§ **Job**: Starting at the first line of the records below, reproduce every line up to and including the line with "- 즉 Pointcut에", but leave out all pictures.

§ **Information supplied**:
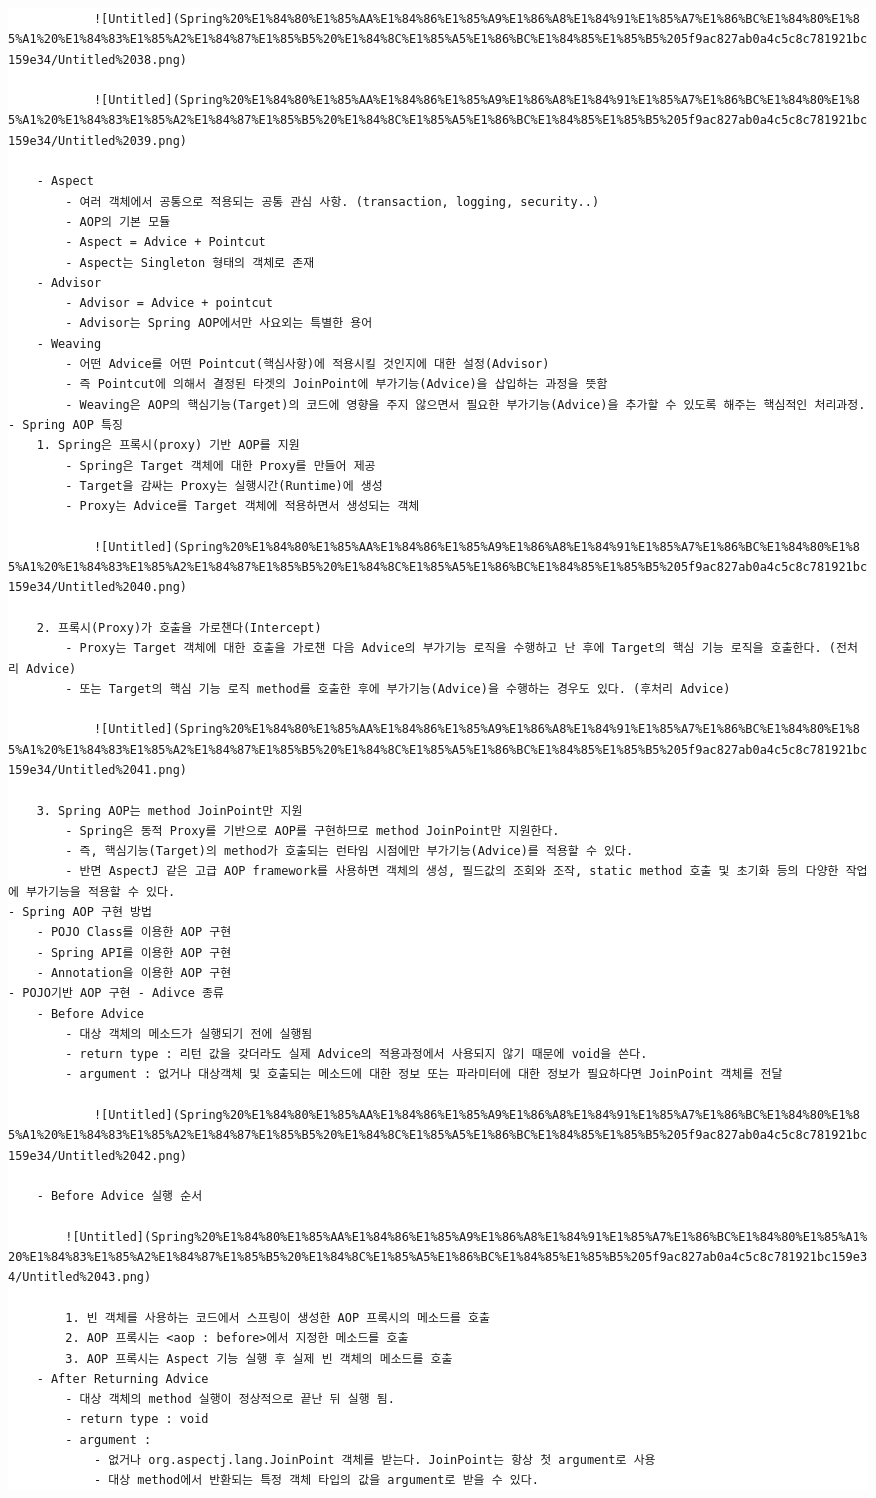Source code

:                 ![Untitled](Spring%20%E1%84%80%E1%85%AA%E1%84%86%E1%85%A9%E1%86%A8%E1%84%91%E1%85%A7%E1%86%BC%E1%84%80%E1%85%A1%20%E1%84%83%E1%85%A2%E1%84%87%E1%85%B5%20%E1%84%8C%E1%85%A5%E1%86%BC%E1%84%85%E1%85%B5%205f9ac827ab0a4c5c8c781921bc159e34/Untitled%2038.png)
                
                ![Untitled](Spring%20%E1%84%80%E1%85%AA%E1%84%86%E1%85%A9%E1%86%A8%E1%84%91%E1%85%A7%E1%86%BC%E1%84%80%E1%85%A1%20%E1%84%83%E1%85%A2%E1%84%87%E1%85%B5%20%E1%84%8C%E1%85%A5%E1%86%BC%E1%84%85%E1%85%B5%205f9ac827ab0a4c5c8c781921bc159e34/Untitled%2039.png)
                
        - Aspect
            - 여러 객체에서 공통으로 적용되는 공통 관심 사항. (transaction, logging, security..)
            - AOP의 기본 모듈
            - Aspect = Advice + Pointcut
            - Aspect는 Singleton 형태의 객체로 존재
        - Advisor
            - Advisor = Advice + pointcut
            - Advisor는 Spring AOP에서만 사요외는 특별한 용어
        - Weaving
            - 어떤 Advice를 어떤 Pointcut(핵심사항)에 적용시킬 것인지에 대한 설정(Advisor)
            - 즉 Pointcut에 의해서 결정된 타겟의 JoinPoint에 부가기능(Advice)을 삽입하는 과정을 뜻함
            - Weaving은 AOP의 핵심기능(Target)의 코드에 영향을 주지 않으면서 필요한 부가기능(Advice)을 추가할 수 있도록 해주는 핵심적인 처리과정.
    - Spring AOP 특징
        1. Spring은 프록시(proxy) 기반 AOP를 지원
            - Spring은 Target 객체에 대한 Proxy를 만들어 제공
            - Target을 감싸는 Proxy는 실행시간(Runtime)에 생성
            - Proxy는 Advice를 Target 객체에 적용하면서 생성되는 객체
                
                ![Untitled](Spring%20%E1%84%80%E1%85%AA%E1%84%86%E1%85%A9%E1%86%A8%E1%84%91%E1%85%A7%E1%86%BC%E1%84%80%E1%85%A1%20%E1%84%83%E1%85%A2%E1%84%87%E1%85%B5%20%E1%84%8C%E1%85%A5%E1%86%BC%E1%84%85%E1%85%B5%205f9ac827ab0a4c5c8c781921bc159e34/Untitled%2040.png)
                
        2. 프록시(Proxy)가 호출을 가로챈다(Intercept)
            - Proxy는 Target 객체에 대한 호출을 가로챈 다음 Advice의 부가기능 로직을 수행하고 난 후에 Target의 핵심 기능 로직을 호출한다. (전처리 Advice)
            - 또는 Target의 핵심 기능 로직 method를 호출한 후에 부가기능(Advice)을 수행하는 경우도 있다. (후처리 Advice)
                
                ![Untitled](Spring%20%E1%84%80%E1%85%AA%E1%84%86%E1%85%A9%E1%86%A8%E1%84%91%E1%85%A7%E1%86%BC%E1%84%80%E1%85%A1%20%E1%84%83%E1%85%A2%E1%84%87%E1%85%B5%20%E1%84%8C%E1%85%A5%E1%86%BC%E1%84%85%E1%85%B5%205f9ac827ab0a4c5c8c781921bc159e34/Untitled%2041.png)
                
        3. Spring AOP는 method JoinPoint만 지원
            - Spring은 동적 Proxy를 기반으로 AOP를 구현하므로 method JoinPoint만 지원한다.
            - 즉, 핵심기능(Target)의 method가 호출되는 런타임 시점에만 부가기능(Advice)를 적용할 수 있다.
            - 반면 AspectJ 같은 고급 AOP framework를 사용하면 객체의 생성, 필드값의 조회와 조작, static method 호출 및 초기화 등의 다양한 작업에 부가기능을 적용할 수 있다.
    - Spring AOP 구현 방법
        - POJO Class를 이용한 AOP 구현
        - Spring API를 이용한 AOP 구현
        - Annotation을 이용한 AOP 구현
    - POJO기반 AOP 구현 - Adivce 종류
        - Before Advice
            - 대상 객체의 메소드가 실행되기 전에 실행됨
            - return type : 리턴 값을 갖더라도 실제 Advice의 적용과정에서 사용되지 않기 때문에 void을 쓴다.
            - argument : 없거나 대상객체 및 호출되는 메소드에 대한 정보 또는 파라미터에 대한 정보가 필요하다면 JoinPoint 객체를 전달
                
                ![Untitled](Spring%20%E1%84%80%E1%85%AA%E1%84%86%E1%85%A9%E1%86%A8%E1%84%91%E1%85%A7%E1%86%BC%E1%84%80%E1%85%A1%20%E1%84%83%E1%85%A2%E1%84%87%E1%85%B5%20%E1%84%8C%E1%85%A5%E1%86%BC%E1%84%85%E1%85%B5%205f9ac827ab0a4c5c8c781921bc159e34/Untitled%2042.png)
                
        - Before Advice 실행 순서
            
            ![Untitled](Spring%20%E1%84%80%E1%85%AA%E1%84%86%E1%85%A9%E1%86%A8%E1%84%91%E1%85%A7%E1%86%BC%E1%84%80%E1%85%A1%20%E1%84%83%E1%85%A2%E1%84%87%E1%85%B5%20%E1%84%8C%E1%85%A5%E1%86%BC%E1%84%85%E1%85%B5%205f9ac827ab0a4c5c8c781921bc159e34/Untitled%2043.png)
            
            1. 빈 객체를 사용하는 코드에서 스프링이 생성한 AOP 프록시의 메소드를 호출
            2. AOP 프록시는 <aop : before>에서 지정한 메소드를 호출
            3. AOP 프록시는 Aspect 기능 실행 후 실제 빈 객체의 메소드를 호출
        - After Returning Advice
            - 대상 객체의 method 실행이 정상적으로 끝난 뒤 실행 됨.
            - return type : void
            - argument :
                - 없거나 org.aspectj.lang.JoinPoint 객체를 받는다. JoinPoint는 항상 첫 argument로 사용
                - 대상 method에서 반환되는 특정 객체 타입의 값을 argument로 받을 수 있다.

§ **Output of the exercise**:
Source code

:                 ![Untitled](Spring%20%E1%84%80%E1%85%AA%E1%84%86%E1%85%A9%E1%86%A8%E1%84%91%E1%85%A7%E1%86%BC%E1%84%80%E1%85%A1%20%E1%84%83%E1%85%A2%E1%84%87%E1%85%B5%20%E1%84%8C%E1%85%A5%E1%86%BC%E1%84%85%E1%85%B5%205f9ac827ab0a4c5c8c781921bc159e34/Untitled%2038.png)
                
                ![Untitled](Spring%20%E1%84%80%E1%85%AA%E1%84%86%E1%85%A9%E1%86%A8%E1%84%91%E1%85%A7%E1%86%BC%E1%84%80%E1%85%A1%20%E1%84%83%E1%85%A2%E1%84%87%E1%85%B5%20%E1%84%8C%E1%85%A5%E1%86%BC%E1%84%85%E1%85%B5%205f9ac827ab0a4c5c8c781921bc159e34/Untitled%2039.png)
                
        - Aspect
            - 여러 객체에서 공통으로 적용되는 공통 관심 사항. (transaction, logging, security..)
            - AOP의 기본 모듈
            - Aspect = Advice + Pointcut
            - Aspect는 Singleton 형태의 객체로 존재
        - Advisor
            - Advisor = Advice + pointcut
            - Advisor는 Spring AOP에서만 사요외는 특별한 용어
        - Weaving
            - 어떤 Advice를 어떤 Pointcut(핵심사항)에 적용시킬 것인지에 대한 설정(Advisor)
            - 즉 Pointcut에 의해서 결정된 타겟의 JoinPoint에 부가기능(Advice)을 삽입하는 과정을 뜻함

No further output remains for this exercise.